Prove that set $\{ \ \{\sqrt{n}\} \ |n\in \mathbb{N} \}$ is dense in $(0,1)$. My try:
$(a,b) \subseteq (0,1) $ arbitrary. I tried to make $\{\sqrt{n}\}$ ''small'' and then multiply it by m so that it get in $(a,b)$ but i failed.
Every hint or help is appreciated.
There are several nice hints in the comments, I expand on mine.
Clearly $\sqrt{n+1}-\sqrt{n}=\frac{(\sqrt{n+1}-\sqrt{n})(\sqrt{n+1}+\sqrt{n})}{\sqrt{n+1}+\sqrt{n}}=\frac1{\sqrt{n+1}+\sqrt{n}}\to0$ as $n\to\infty$.
The idea is that, given any $m$, if $n$ takes values from $m^2$ to $(m+1)^2$ then $\sqrt{n}$ takes values from $m$ to $m+1$, with some small, and more or less "uniform" step.

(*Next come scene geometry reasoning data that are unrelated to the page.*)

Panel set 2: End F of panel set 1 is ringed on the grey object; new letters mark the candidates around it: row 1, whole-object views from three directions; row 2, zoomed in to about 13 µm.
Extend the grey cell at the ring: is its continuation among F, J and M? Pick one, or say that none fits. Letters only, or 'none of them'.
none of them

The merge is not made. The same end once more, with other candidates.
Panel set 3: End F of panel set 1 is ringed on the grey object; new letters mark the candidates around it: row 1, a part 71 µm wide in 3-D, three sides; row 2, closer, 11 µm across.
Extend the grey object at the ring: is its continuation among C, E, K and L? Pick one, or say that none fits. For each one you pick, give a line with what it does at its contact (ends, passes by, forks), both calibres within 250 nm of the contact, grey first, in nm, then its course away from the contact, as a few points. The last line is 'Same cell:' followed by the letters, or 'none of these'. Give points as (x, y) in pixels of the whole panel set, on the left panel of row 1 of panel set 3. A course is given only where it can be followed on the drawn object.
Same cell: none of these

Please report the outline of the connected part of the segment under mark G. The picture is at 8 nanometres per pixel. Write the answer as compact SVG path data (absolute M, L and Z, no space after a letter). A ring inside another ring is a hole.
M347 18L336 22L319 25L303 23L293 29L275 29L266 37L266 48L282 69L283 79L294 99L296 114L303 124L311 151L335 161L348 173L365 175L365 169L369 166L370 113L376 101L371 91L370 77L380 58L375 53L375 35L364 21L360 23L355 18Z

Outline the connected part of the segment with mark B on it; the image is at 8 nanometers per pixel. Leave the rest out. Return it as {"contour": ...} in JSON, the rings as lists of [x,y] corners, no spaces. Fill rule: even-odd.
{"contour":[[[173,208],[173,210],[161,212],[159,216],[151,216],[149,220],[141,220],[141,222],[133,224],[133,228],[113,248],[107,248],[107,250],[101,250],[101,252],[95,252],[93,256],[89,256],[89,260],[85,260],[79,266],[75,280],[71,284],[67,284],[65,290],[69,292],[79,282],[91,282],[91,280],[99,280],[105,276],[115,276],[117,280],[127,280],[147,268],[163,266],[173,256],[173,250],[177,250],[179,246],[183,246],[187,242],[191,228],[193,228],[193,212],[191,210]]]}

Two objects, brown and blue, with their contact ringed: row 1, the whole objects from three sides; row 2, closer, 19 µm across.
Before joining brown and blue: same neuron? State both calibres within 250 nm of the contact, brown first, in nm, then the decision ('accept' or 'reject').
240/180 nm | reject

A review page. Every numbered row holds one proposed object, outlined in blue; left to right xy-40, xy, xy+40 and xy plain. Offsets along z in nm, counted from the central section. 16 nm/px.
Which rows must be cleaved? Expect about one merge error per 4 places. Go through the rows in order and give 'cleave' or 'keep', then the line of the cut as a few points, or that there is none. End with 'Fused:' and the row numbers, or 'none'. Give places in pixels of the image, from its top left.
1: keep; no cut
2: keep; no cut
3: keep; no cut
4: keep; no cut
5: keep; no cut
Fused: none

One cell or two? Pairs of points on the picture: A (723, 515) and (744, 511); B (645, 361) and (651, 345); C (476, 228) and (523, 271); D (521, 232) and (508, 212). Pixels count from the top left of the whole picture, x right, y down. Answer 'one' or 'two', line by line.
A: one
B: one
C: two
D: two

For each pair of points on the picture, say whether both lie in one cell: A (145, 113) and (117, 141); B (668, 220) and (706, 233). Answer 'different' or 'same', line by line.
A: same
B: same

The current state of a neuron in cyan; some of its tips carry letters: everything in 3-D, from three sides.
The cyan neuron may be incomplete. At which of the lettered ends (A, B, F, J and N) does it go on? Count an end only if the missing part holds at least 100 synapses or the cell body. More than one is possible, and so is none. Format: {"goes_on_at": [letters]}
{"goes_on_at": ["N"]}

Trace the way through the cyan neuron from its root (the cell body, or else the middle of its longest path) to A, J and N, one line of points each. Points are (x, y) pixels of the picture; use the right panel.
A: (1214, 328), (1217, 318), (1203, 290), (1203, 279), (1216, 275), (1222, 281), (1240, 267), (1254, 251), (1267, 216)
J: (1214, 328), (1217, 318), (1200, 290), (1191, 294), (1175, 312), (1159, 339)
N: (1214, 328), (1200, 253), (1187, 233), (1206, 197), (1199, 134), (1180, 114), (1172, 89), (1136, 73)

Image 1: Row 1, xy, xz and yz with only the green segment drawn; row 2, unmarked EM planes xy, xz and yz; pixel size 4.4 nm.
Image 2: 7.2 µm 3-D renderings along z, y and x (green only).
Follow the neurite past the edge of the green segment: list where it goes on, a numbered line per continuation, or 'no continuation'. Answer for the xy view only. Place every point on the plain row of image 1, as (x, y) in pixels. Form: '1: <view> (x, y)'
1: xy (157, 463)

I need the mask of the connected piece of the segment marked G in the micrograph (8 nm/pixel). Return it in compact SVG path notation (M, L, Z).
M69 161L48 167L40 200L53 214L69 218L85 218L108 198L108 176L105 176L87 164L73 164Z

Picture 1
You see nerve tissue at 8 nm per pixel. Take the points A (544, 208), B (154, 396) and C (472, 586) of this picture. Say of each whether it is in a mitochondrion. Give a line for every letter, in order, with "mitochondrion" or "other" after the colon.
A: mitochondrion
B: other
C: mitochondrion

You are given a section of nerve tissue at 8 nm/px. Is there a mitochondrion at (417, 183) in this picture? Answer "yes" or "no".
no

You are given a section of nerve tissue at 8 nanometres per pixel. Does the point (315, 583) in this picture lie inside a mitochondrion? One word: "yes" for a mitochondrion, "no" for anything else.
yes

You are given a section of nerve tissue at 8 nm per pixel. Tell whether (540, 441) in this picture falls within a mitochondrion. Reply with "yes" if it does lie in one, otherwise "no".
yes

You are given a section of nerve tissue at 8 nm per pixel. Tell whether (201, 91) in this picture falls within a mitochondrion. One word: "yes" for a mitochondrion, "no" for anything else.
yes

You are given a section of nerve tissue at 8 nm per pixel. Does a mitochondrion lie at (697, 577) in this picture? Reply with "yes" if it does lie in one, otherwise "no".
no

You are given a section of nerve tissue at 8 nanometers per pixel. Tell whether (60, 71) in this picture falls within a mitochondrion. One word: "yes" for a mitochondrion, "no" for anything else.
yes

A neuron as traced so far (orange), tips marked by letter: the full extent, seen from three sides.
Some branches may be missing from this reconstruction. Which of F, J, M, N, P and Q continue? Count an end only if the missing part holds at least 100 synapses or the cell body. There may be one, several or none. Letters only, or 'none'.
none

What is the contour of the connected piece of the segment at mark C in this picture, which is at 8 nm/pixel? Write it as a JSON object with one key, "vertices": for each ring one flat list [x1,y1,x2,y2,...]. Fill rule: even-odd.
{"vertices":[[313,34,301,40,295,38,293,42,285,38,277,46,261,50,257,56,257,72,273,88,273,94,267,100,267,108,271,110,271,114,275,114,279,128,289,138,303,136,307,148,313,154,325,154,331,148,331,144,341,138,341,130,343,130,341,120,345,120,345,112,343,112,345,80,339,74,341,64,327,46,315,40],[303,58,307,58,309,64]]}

To illustrate, say $m=4$, and $n$ takes values from $16$ to $25$. Then we have $\sqrt{16}=4$, $\sqrt{17}\approx4.123$, $\sqrt{18}\approx4.243$, $\sqrt{19}\approx4.359$, $\sqrt{20}\approx4.472$, $\sqrt{21}\approx4.583$, $\sqrt{22}\approx4.690$, $\sqrt{23}\approx4.796$, $\sqrt{24}\approx4.899$, $\sqrt{25}\approx5$. So, the fractional part $\{n\}$ takes values $0$, $0.123$, $0.243$, $0.359$, $0.472$, $0.583$, $0.690$, $0.796$, $0.899$, $0$ (or, one could also say $1$). The point is, that the fractional part gradually changes from $0$, with small steps, to a number close to $1$, and then to $1\equiv0\mod1$. It starts with step about $0.12$, and the step decreases a bit, ending about $0.10$, but not changing that much.
It should be clear that for bigger values of $m$ the step would be smaller. More precisely, if $m$ is arbitrary (and big), and $n$ takes values $m^2,m^2+1,m^2+2,...,(m+1)^2-2,(m+1)^2-1,(m+1)^2$ then $\sqrt{n}$ takes values $v_0=m,v_1,v_2,...,v_{2m-1},v_{2m},v_{2m+1}=m+1$, so the fractional parts $\{v_0\},\{v_1\},\{v_2\},...,\{v_{2m-1}\},\{v_{2m}\},\{v_{2m+1}\}$ start at $0$ and gradually increase to values close to $1$, and the last value $\{v_{2m+1}\}$ goes back to $0$. Note that $\{v_1\}-\{v_0\}=v_1-v_0=\sqrt{m+1}-\sqrt{m}=\frac1{\sqrt{m+1}+\sqrt{m}}$ and this is the largest step within the finite sequence $v_{j}-v_{j-1}$, where $j=1,2,...,2m-1$. Note that, $\{v_{2m-1}\}-\{v_{2m-2}\}=v_{2m-1}-v_{2m-2}=$ $\sqrt{2m-1}-\sqrt{2m-2}=\frac1{\sqrt{2m-1}+\sqrt{2m-2}}$, and $1-\{v_{2m-1}\}=v_{2m}-v_{2m-1}=$ $\sqrt{2m}-\sqrt{2m-1}=\frac1{\sqrt{2m}+\sqrt{2m-1}}$ (the latter being the smallest step).
Formally, take $(a,b)\subseteq(0,1)$ arbitrary. Take $m$ big enough so that $\frac1{\sqrt{m+1}+\sqrt{m}}<b-a$. Then, in the notation from the preceding paragraph, as $n$ takes values $m^2,m^2+1,m^2+2,...,(m+1)^2-2,$ $(m+1)^2-1,(m+1)^2$, the fractional parts $\{\sqrt{m^2}\},\{\sqrt{m^2+1}\},\{\sqrt{m^2+2}\},...,$ $\{\sqrt{(m+1)^2-2}\},\{\sqrt{(m+1)^2-1}\},\{\sqrt{(m+1)^2}\}$ start at $0$ and gradually approach $1$ with steps $<b-a$, and hence (at least) one of these values would be in the interval $(a,b)$.